In today's gospel Jesus has the same problem with his family and the people in his town. It was so serious that Jesus was literally unable to perform any miracles there. "And he could do no deed of power there, except that he laid his hands on a few sick people and cured them."
This is one of the most shocking statements in all the Gospels - that Jesus could not perform miracles. It is impossible for Jesus to perform miracles in a situation where there is no faith in who he is or what he says. Compare that to last week’s Gospel of the woman who was sick for years who reached out to Jesus as he passed. As soon as she touches him, healing power comes out of Jesus. As all-powerful as Jesus is, we have the capacity to disable him by our lack of faith. Faith is like a switch that turns God on, lack of faith turns God off.
Does it matter that so many people no longer think of America as a Christian nation? Does it matter that our kids, our husbands, our wives, our brothers and sisters, our friends no longer come to church to be with us here today, no matter how much we invite, nag, encourage or threaten them? Jesus said,"Prophets are without honor in their hometown, and among their own kin, and in their own house". It’s disappointing, for sure. But we kind of get it, don't we? We understand why it is happening.
But it shouldn't make us stop believing, shouldn't discourage us from sharing what matters with everyone around us.
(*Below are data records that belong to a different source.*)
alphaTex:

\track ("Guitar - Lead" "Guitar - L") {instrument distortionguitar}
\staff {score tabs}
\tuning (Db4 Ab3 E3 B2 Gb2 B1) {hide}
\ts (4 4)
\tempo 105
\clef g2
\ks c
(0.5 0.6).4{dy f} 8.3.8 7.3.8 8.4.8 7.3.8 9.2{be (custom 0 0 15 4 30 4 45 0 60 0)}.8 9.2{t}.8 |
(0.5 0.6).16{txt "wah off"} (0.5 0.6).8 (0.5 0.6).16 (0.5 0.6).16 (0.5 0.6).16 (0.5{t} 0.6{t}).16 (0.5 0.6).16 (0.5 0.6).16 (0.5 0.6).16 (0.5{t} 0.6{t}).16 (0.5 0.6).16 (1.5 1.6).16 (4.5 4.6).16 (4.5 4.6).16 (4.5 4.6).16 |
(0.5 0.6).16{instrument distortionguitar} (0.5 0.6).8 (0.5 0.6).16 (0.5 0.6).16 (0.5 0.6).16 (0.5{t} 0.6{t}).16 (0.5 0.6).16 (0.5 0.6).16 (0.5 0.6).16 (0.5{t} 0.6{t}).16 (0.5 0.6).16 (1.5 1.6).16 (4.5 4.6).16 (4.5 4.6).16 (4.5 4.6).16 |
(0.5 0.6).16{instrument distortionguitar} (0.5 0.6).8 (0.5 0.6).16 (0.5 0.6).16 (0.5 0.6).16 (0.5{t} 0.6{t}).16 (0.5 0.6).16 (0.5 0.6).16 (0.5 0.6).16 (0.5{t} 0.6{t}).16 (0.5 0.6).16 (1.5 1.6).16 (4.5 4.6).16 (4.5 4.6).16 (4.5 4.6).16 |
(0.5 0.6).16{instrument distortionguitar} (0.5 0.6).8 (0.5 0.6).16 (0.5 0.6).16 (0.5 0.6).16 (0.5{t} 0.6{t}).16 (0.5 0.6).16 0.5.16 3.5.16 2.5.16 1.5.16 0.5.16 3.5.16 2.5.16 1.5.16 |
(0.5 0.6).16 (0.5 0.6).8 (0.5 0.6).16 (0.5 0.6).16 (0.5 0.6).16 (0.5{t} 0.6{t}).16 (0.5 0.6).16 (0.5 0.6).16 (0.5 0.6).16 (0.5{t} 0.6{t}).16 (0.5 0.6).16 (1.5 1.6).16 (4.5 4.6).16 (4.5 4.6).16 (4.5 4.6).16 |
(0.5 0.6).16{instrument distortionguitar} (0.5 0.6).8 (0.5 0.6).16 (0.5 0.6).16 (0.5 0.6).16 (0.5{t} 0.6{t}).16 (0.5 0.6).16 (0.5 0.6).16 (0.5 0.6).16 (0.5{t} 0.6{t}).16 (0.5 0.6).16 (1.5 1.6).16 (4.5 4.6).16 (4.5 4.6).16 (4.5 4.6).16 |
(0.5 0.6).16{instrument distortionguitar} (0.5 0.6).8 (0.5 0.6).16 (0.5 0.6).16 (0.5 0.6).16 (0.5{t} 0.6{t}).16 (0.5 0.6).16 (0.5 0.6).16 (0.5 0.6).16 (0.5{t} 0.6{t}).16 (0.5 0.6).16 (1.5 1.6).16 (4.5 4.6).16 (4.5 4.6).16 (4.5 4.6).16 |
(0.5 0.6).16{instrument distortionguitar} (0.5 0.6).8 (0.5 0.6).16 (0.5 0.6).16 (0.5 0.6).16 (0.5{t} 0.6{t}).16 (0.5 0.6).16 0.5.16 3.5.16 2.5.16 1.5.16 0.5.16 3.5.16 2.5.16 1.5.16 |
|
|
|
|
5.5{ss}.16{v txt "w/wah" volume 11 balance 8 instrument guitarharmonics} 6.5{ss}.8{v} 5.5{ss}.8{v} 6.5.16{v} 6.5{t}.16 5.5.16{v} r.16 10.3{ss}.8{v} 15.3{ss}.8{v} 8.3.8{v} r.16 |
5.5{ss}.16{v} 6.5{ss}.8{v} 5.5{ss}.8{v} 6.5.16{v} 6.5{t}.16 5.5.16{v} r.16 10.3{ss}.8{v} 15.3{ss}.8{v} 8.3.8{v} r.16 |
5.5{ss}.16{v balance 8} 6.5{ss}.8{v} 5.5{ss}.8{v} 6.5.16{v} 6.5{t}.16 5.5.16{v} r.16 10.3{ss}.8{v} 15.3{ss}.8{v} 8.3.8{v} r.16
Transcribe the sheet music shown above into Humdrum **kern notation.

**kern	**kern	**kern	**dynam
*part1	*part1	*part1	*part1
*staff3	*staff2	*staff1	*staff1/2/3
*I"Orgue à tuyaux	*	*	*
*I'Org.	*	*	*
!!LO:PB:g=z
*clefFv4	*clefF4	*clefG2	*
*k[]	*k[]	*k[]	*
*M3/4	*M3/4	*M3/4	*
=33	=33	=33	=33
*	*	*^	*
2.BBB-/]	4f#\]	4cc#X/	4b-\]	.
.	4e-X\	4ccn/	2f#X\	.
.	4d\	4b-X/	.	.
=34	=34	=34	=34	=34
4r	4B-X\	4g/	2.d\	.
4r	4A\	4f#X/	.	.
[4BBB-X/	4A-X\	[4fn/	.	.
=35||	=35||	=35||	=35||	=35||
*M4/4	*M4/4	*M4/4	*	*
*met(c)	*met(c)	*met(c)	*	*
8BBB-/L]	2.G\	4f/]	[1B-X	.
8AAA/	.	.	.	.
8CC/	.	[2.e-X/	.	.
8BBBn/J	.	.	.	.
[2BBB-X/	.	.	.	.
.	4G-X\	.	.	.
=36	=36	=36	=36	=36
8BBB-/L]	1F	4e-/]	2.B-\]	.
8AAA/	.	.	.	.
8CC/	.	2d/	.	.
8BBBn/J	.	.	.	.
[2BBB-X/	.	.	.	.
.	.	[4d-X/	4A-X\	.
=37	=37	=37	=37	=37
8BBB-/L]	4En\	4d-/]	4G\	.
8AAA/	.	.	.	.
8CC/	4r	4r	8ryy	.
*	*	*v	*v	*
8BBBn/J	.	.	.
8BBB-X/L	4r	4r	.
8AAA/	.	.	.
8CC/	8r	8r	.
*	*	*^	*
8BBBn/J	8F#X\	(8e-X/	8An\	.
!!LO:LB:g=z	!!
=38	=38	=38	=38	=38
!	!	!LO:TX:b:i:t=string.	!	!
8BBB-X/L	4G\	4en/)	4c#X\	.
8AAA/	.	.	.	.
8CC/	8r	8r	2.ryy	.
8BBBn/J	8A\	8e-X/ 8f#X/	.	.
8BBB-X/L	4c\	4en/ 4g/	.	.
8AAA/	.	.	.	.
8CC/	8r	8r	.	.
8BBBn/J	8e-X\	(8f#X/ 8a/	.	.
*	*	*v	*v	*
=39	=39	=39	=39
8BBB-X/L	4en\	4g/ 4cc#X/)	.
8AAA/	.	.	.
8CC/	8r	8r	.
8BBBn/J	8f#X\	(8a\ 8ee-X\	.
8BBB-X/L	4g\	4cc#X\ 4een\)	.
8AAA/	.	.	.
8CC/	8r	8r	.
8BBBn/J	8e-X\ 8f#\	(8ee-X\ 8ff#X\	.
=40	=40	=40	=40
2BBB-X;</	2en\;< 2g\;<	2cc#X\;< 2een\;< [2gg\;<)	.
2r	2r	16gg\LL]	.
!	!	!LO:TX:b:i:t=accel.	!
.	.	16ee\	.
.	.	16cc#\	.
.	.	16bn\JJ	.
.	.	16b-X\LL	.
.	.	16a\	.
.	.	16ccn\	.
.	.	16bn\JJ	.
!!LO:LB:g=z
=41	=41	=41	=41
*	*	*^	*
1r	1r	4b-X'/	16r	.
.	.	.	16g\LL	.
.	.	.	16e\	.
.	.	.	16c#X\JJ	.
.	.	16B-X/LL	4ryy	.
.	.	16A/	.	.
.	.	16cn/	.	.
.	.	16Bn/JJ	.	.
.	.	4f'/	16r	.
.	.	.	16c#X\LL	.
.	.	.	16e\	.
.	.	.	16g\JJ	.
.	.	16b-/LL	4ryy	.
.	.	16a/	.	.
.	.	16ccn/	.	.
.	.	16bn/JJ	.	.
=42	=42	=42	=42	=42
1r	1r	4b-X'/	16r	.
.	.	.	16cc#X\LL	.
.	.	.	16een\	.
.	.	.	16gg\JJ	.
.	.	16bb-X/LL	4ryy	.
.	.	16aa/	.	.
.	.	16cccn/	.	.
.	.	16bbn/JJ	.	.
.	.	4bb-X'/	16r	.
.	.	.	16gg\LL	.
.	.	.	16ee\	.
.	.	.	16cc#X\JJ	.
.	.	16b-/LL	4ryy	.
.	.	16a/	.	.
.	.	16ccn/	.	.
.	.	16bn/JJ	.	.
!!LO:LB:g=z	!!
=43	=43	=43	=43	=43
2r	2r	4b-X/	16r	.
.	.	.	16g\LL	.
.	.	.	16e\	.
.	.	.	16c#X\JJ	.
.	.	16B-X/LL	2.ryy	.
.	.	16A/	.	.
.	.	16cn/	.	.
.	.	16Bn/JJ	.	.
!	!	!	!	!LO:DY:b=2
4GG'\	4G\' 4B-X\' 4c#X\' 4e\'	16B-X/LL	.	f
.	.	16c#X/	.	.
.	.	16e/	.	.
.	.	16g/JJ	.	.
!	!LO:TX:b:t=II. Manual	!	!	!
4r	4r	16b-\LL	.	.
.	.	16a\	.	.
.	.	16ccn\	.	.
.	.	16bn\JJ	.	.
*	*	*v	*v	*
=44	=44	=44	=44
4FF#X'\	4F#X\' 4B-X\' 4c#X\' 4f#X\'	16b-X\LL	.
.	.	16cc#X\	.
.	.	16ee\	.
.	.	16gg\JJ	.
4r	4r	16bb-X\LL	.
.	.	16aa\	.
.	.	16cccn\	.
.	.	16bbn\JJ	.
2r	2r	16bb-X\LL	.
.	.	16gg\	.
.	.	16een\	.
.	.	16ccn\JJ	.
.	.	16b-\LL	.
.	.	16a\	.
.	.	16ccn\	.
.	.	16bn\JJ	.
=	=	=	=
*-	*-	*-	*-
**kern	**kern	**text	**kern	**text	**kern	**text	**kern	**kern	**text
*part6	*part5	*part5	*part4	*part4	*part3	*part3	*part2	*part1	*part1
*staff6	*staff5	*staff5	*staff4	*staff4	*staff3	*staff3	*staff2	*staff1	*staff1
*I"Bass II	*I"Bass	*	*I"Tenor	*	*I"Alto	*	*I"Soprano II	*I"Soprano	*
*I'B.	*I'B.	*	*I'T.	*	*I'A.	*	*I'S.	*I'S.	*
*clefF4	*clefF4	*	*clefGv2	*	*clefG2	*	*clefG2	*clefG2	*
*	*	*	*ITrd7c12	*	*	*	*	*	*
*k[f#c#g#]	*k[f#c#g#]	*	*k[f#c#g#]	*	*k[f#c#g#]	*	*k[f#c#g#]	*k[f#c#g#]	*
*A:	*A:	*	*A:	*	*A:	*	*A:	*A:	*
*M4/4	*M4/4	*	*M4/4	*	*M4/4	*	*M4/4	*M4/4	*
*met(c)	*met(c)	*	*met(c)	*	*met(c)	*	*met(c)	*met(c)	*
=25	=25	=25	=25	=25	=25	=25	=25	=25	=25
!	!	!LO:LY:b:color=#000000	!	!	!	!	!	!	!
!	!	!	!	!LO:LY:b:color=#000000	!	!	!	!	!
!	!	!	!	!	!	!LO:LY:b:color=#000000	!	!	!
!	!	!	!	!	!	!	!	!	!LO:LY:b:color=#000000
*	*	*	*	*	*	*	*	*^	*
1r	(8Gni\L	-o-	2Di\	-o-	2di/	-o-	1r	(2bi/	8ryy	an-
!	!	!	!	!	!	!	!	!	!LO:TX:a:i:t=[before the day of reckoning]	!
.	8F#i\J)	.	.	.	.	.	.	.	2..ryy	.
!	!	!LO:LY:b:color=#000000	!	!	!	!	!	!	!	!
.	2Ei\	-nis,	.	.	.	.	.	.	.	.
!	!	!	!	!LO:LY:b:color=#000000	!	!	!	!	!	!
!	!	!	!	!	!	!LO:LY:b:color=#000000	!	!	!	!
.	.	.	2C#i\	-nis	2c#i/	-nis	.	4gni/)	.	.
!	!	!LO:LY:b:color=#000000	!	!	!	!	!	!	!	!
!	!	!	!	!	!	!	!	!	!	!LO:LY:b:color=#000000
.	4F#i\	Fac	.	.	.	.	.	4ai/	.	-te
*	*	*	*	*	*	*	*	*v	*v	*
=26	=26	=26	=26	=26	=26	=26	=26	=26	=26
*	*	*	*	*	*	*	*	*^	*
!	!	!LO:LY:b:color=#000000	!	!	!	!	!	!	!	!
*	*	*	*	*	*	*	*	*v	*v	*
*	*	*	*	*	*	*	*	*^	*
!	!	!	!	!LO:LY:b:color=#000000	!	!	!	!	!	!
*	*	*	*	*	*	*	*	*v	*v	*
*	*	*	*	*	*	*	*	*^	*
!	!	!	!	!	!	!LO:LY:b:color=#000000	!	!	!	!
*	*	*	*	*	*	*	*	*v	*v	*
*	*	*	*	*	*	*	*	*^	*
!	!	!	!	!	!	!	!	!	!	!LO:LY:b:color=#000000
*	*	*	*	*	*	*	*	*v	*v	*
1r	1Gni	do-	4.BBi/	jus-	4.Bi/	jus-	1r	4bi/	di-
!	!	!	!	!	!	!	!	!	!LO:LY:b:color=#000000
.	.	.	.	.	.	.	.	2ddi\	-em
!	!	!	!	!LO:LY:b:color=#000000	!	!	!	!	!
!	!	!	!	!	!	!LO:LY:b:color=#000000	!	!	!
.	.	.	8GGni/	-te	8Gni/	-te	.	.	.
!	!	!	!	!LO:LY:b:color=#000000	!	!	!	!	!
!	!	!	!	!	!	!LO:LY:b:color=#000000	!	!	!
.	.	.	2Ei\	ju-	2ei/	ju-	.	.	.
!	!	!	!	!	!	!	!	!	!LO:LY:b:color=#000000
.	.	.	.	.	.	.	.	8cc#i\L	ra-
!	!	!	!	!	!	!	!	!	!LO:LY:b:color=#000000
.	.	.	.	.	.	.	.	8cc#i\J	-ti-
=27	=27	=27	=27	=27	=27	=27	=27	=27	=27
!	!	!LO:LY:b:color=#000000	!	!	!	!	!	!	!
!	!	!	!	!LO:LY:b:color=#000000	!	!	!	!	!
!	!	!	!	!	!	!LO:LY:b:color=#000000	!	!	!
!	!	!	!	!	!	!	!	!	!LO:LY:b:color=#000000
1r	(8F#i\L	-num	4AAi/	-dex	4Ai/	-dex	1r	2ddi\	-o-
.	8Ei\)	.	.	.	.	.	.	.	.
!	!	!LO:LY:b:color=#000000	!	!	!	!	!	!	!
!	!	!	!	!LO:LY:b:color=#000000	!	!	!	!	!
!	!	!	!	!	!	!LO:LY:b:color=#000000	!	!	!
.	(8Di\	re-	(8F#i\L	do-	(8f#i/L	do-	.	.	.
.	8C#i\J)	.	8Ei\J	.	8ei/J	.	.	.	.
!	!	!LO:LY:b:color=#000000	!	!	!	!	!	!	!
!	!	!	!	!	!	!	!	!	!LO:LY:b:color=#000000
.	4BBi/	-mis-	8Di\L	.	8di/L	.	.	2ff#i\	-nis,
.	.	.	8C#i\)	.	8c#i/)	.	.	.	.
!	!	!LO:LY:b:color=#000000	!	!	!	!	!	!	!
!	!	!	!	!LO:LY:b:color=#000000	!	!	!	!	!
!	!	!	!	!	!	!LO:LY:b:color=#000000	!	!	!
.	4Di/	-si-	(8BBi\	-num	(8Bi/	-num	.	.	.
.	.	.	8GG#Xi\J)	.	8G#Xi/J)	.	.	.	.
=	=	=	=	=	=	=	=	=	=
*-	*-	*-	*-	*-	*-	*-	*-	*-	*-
We are the instruments of God's voice, and there will be many times when no one will be listening, when you will be dismissed, or worse, despised. That is the prophet's fate, and all of us have some vocation to be a prophet as well. We need to speak the truth as we hear it.
In love—always in God's love—we need to paint the sky with the good news that we believe to be true: to tell others how beautiful they are through and through, how ugly they can be when they speak or act in hate or fear or selfishness. Maybe especially in a post-Christian world our faith can make a firework of miracles happen, and shouldn’t we try to do so?
May we declare our dependence on the God who loves us all so much, and may our faith be as awe-inspiring as a sky full of glittering lights.